O sonho representa o começo do estágio de helena do desenvolvimento da anima, o que se manifesta através dos esforços de João no sentido de buscar conexão interna com a deusa doa mor. Fascinado, ele a segue por lugares desconhecidos do domínio feminino. Agora ele demonstra certo respeito – fica aterrado por sua beleza límpida, atitude bem diferente da do sonho anterior, onde o masculino tinha o “direito” de violentar o feminino.
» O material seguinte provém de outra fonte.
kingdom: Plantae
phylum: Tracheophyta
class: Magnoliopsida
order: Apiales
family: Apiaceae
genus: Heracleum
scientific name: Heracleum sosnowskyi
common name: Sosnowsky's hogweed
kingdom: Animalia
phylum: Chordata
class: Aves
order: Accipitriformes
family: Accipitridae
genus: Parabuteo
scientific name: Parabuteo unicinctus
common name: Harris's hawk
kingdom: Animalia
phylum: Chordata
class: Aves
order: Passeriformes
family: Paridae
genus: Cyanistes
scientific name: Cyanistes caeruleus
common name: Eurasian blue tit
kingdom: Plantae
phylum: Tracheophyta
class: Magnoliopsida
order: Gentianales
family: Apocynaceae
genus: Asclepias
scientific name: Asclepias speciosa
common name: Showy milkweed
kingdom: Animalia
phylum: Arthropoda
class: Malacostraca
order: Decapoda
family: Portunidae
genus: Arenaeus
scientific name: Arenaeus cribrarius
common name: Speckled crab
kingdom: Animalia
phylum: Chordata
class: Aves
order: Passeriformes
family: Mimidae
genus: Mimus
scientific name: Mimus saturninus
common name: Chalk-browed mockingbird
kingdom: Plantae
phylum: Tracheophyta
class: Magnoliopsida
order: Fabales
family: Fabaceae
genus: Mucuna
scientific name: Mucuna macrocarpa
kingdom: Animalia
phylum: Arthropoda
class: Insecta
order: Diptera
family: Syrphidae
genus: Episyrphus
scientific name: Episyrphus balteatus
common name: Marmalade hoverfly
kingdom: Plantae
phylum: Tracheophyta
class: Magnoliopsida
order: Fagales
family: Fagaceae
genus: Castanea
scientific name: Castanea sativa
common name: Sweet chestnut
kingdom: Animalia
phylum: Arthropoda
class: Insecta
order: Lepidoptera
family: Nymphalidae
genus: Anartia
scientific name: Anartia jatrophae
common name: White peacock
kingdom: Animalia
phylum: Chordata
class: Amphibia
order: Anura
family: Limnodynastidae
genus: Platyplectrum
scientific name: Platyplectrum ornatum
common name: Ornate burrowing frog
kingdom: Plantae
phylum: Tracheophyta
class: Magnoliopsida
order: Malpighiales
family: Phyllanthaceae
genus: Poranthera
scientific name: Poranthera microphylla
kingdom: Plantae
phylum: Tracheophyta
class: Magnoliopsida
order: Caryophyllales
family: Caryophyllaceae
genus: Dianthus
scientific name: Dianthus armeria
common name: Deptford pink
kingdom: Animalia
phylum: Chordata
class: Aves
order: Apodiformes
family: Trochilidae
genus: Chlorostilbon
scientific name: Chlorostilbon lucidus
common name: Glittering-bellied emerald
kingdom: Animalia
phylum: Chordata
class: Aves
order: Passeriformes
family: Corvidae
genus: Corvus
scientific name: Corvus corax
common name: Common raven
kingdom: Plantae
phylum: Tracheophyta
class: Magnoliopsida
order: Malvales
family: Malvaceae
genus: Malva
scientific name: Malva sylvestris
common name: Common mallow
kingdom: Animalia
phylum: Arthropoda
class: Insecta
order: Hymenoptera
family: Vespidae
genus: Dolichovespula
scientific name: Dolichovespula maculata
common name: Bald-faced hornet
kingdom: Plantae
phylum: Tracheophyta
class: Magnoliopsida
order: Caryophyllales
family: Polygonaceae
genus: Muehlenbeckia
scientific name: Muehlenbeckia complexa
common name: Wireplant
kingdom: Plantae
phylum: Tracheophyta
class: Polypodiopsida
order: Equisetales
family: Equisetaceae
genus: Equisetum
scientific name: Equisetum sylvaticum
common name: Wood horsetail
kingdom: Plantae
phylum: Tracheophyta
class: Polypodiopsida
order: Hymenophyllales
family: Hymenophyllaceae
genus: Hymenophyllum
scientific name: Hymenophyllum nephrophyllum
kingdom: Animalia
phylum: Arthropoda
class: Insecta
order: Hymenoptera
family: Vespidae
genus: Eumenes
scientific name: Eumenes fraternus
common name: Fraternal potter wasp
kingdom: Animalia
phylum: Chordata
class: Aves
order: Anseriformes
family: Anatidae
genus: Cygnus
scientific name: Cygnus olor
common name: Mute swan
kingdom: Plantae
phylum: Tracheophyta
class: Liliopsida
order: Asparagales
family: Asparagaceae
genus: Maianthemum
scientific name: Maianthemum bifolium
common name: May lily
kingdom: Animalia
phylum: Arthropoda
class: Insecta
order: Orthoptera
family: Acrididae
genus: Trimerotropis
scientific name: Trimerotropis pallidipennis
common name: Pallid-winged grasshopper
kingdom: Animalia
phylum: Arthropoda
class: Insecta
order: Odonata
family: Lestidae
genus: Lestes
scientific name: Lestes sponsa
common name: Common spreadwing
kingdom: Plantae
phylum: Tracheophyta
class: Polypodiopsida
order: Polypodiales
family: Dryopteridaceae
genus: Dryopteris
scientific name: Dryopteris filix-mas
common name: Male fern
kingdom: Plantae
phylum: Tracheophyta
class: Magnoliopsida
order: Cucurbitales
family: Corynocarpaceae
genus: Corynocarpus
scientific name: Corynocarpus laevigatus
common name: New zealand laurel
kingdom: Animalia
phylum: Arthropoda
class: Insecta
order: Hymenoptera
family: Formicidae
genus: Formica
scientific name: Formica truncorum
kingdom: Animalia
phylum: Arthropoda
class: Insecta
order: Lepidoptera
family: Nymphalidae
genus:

A anima agora torna-se mais receptiva, mais acessível. Aqui encontramos forte paralelo com o estranho que procura honrar a deusa; João aproxima-se da prostituta sagrada e é bem recebido por ela. Ao ser receptiva para com ele, ela traz a novo reconhecimento do Outro, sua própria mulher interior.

Em sua realidade externa, João experimentava grande confusão; como ele mesmo o exprimiu, “meu mundo está virando de cabeça para baixo”. À medida que novos elementos psíquicos começaram a se tornar conhecidos, outros estavam em estágio de transformação; naturalmente, havia um senso de desorientação. As crostas endurecidas das velhas atitudes lentamente se dissolviam, enquanto vários esboços de atitudes novas se formavam. Ainda assim, apesar de sentir-se em meio ao caos, João ia aceitando novas dimensões de vida que lhe proporcionavam excitamento e senso de jovialidade. Ele começou a experimentar coragem inusitada, distante de sua resignação anterior, que o impelia a perseguir novos caminhos de auto-expressão através da escrita, da música e da descoberta da literatura clássica, contrabalançando assim a superdedicada ligação com o trabalho.



Em resumo, a prostitua sagrada, na psicologia masculina, corresponde ao aspecto da anima que funciona como força psíquica propulsora e transformadora. Ela tem relação direta com a compreensão consciente e com a integração no homem de sua própria natureza contra-sexual. Ela modifica a auto-imagem do homem, seus valores e atitudes em relação à mulher em sua vida externa.



O aspecto de prostituta sagrada da anima traz alegria e riso, e torna o homem capaz de ver a beleza e sentir as emoções do amor. Como uma imagem-alma relacionada com a deusa do amor, aspecto feminino divino do Si-mesmo do homem, ela transforma a expressão sexual instintiva em fazer amor, experiência estimulante, de modo algum incompatível com sua natureza espiritual.

Em nosso mundo moderno, a imagem da prostituta sagrada está enterrada sob os valores religiosos, políticos e econômicos do patriarcado. Ela ainda vive, entretanto, e pode ser redescoberta como companheira-de-alma por qualquer homem que possua o desejo e a coragem de sacrificar papéis de persona masculinos estereotipados e valores coletivos antiquados. Estas são as ofertas que ele traz à prostituta sagrada no templo do amor, lá ela o aguarda, pronta para iniciá-lo no significado de sua vida e despertar sua consciência para uma nova sabedoria.